We measured system power consumption, sans monitor and speakers, at the wall outlet using a Watts Up Pro power meter. Readings were taken at idle and under a load consisting of a Cinebench 11.5 render alongside the rthdribl HDR lighting demo. We tested with Windows 7's High Performance and Balanced power plans.
The Asus and MSI mobos have handy BIOS switches (dubbed EPU and APS, respectively) that enable advanced power-saving features. Gigabyte has similar power-saving mojo, but it requires a separate Windows application (DES). We tested each board with its extra power-saving capabilities enabled and disabled.
The 990FX systems draw more power than our collection of Sandy Bridge competitors both at idle and under load. Between the two AMD mobos, the Sabertooth has a substantial power-efficiency advantage. The Asus consumes about 20W less than the MSI at idle, and the delta between the two is even larger under load. Switch both into high-performance mode, and the GD80 really starts sucking power at idle. So much for the supposedly superior power efficiency of MSI's fancy-pants electrical components.
Interestingly, the APS and EPU power-saving features have a similar effect on the power drawn by the 990FX systems. In both cases, power consumption falls by modest but measurable margins at idle and under load.
With the Sabertooth 990FX and 990FX-GD80, processors can be overclocked by raising the motherboard's base clock speed, increasing the multiplier on unlocked Black Edition CPUs, or combining both approaches. Alternatively, you can leave the whole process in the hands of the auto-overclocking intelligence Asus and MSI have imparted on their respective boards. To keep things focused on the motherboards, we let each one try its hand at overclocking our Phenom II X6 1090T. Next, we dialed back the CPU and memory multipliers to see how high the motherboard's base clock would go with the processor and DIMMs taken out of the equation.
After hitting the handy OC Genie button on the 990FX-GD80, the board booted up at 3.44GHz with a 16X CPU multiplier and a 215MHz base clock speed. CPU-Z listed a CPU voltage of 1.42V, and the system didn't so much as hiccup under a six-way Prime95 load combined with the rthdribl HDR lighting demo. Of course, it was running only 240MHz faster than stock.

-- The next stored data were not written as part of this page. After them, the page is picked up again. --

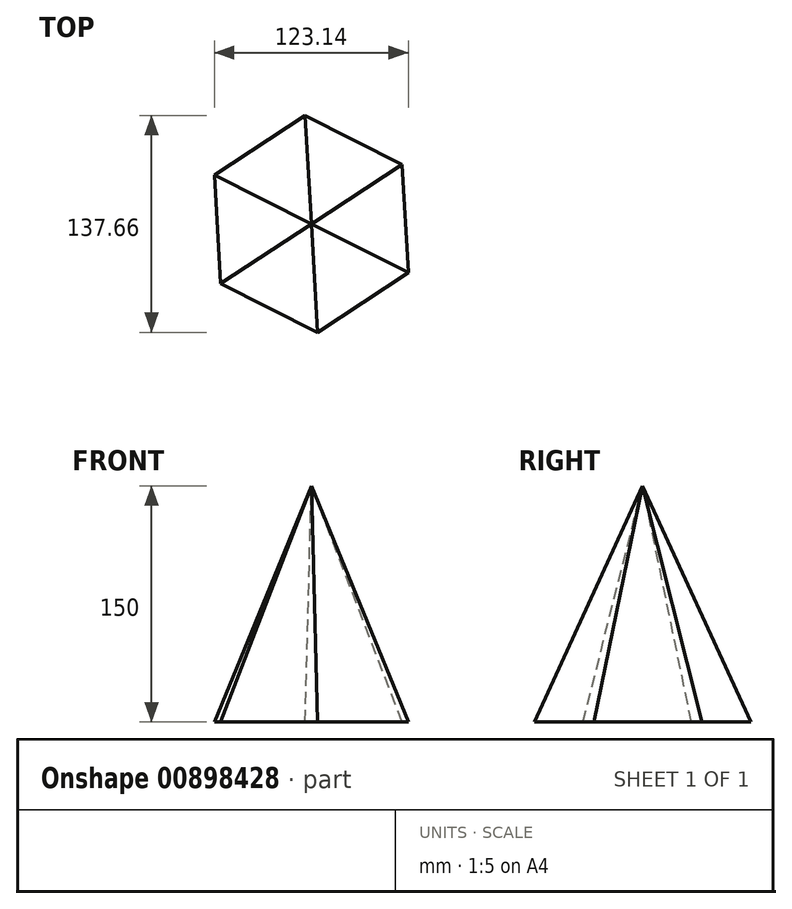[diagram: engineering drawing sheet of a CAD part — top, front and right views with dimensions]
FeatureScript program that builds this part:
annotation { "Feature Type Name" : "Feature", "Feature Type Description" : "" }
export const myFeature = defineFeature(function(context is Context, id is Id, definition is map)
    precondition{}
    {
        {
            var Q0;
            Q0=qCreatedBy(makeId("Top.planeOp"),FACE);
            var sketch = newSketch(context, id + "F0", { "sketchPlane" : qUnion([Q0])});
            skCircle(sketch, "E0.cCircle", {"center": v(0, 0) * mm, "radius": 68.94 * mm, "construction": true});
            skLineSegment(sketch, "E0.0", {"start": v(57.65, 37.82) * mm, "end": v(61.57, -31.01) * mm});
            skLineSegment(sketch, "E0.1", {"start": v(61.57, -31.01) * mm, "end": v(3.93, -68.83) * mm});
            skLineSegment(sketch, "E0.2", {"start": v(3.93, -68.83) * mm, "end": v(-57.65, -37.82) * mm});
            skLineSegment(sketch, "E0.3", {"start": v(-57.65, -37.82) * mm, "end": v(-61.57, 31.01) * mm});
            skLineSegment(sketch, "E0.4", {"start": v(-61.57, 31.01) * mm, "end": v(-3.93, 68.83) * mm});
            skLineSegment(sketch, "E0.5", {"start": v(-3.93, 68.83) * mm, "end": v(57.65, 37.82) * mm});
            skSolve(sketch);
        }
        {
            var Q0;
            Q0=qCreatedBy(makeId("Top.planeOp"),FACE);
            cPlane(context, id + "F1", {"entities" : qUnion([Q0]), "cplaneType" : CPlaneType.OFFSET, "offset" : 150 * mm, "width" : 150 * mm, "height" : 150 * mm});
        }
        {
            var Q0;
            Q0=qCreatedBy(id+"F1.planeOp",FACE);
            var sketch = newSketch(context, id + "F2", { "sketchPlane" : qUnion([Q0])});
            skPoint(sketch, "E1", {"position": v(0, 0) * mm});
            skSolve(sketch);
        }
        {
            var Q0;
            Q0=makeQuery(id+"F0.imprint","IMPRINT",FACE,{"disambiguationData":[TD([[makeQuery(id+"F0.imprint","IMPRINT",EDGE,{"derivedFrom":sQuery(id+"F0.wireOp",EDGE,"E0.0")}),-1.0]])]});
            var Q1;
            Q1=sQuery(id+"F2.wireOp",VERTEX,"E1");
            loft(context, id + "F3", {"sheetProfilesArray" : [{ "sheetProfileEntities" : qUnion([Q0]) }, { "sheetProfileEntities" : qUnion([Q1]) }]});
        }
    });
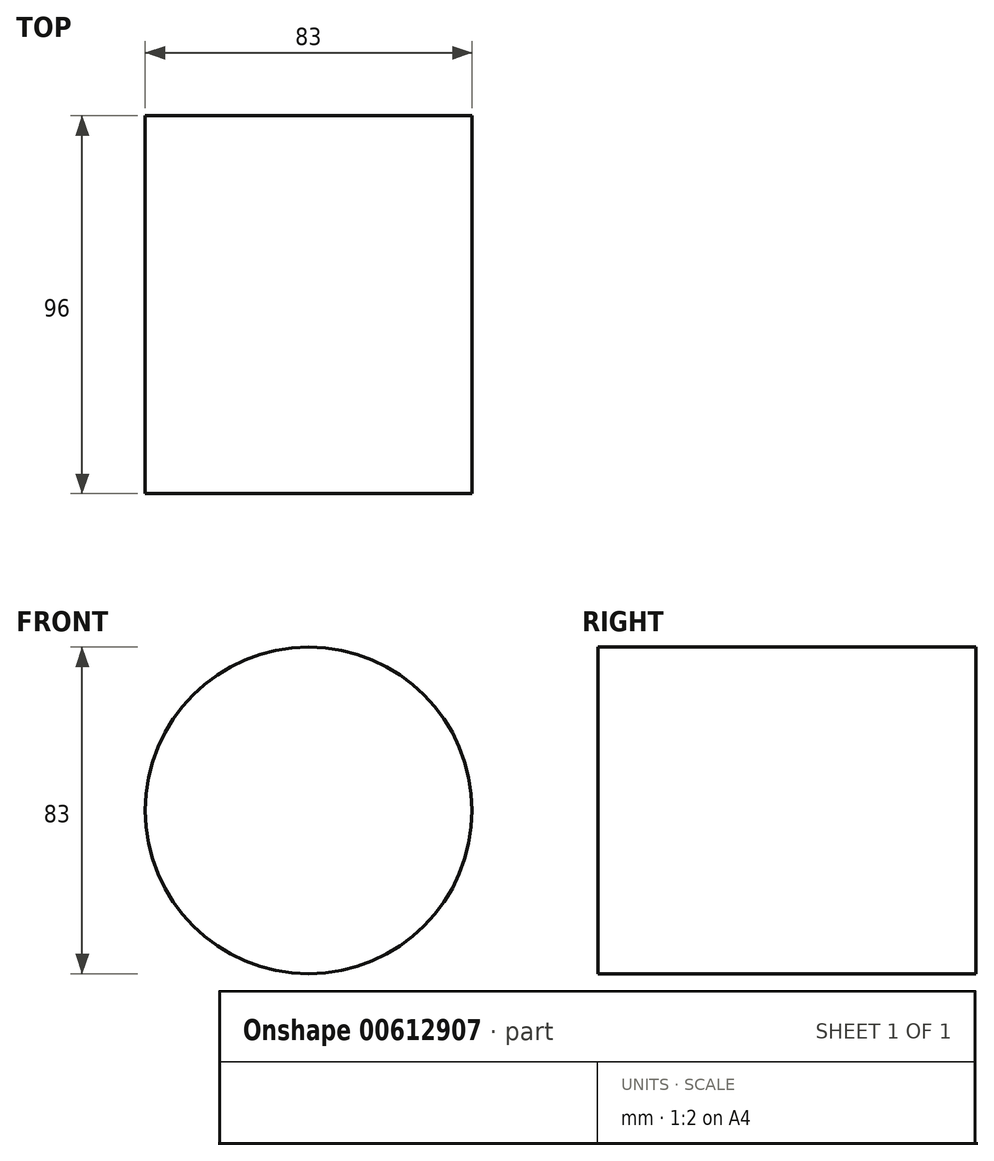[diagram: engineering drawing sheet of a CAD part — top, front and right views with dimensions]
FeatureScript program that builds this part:
annotation { "Feature Type Name" : "Feature", "Feature Type Description" : "" }
export const myFeature = defineFeature(function(context is Context, id is Id, definition is map)
    precondition{}
    {
        {
            var Q0;
            Q0=qCreatedBy(makeId("Front.planeOp"),FACE);
            var sketch = newSketch(context, id + "F0", { "sketchPlane" : qUnion([Q0])});
            skCircle(sketch, "E0", {"center": v(0, -1.62) * mm, "radius": 41.5 * mm});
            skSolve(sketch);
        }
        {
            var Q0;
            Q0 = qSketchRegion(id + "F0", true);
            extrude(context, id + "F1", {"entities" : qUnion([Q0]), "depth" : 96 * mm, "offsetDistance" : 25 * mm});
        }
    });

Our manual run at the base clock squeezed 255MHz from the board without any extra voltage. CPU-Z reported a CPU voltage of 1.35V this time around, but no amount of additional juice would coax the GD80 to POST with a 260MHz base clock.
The Sabertooth's built-in overclocker proved to be much more aggressive than the GD80's. This so-called OC Tuner settled on a 232MHz base clock speed that pushed the CPU to over 3.7GHz with its default multiplier. According to CPU-Z, the processor needed just 1.37V to maintain this speed, which it did with the same stress test we used on the MSI board.
When we took matters into our own hands, the base clock sailed up to 280MHz with ease. We didn't have to touch the CPU voltage, which CPU-Z reported as 1.3V. The system made it all the way into Windows with a 285MHz base clock. However, Prime95 consistently spit out errors on at least one of the CPU cores, and bumping various voltages didn't alleviate the issue.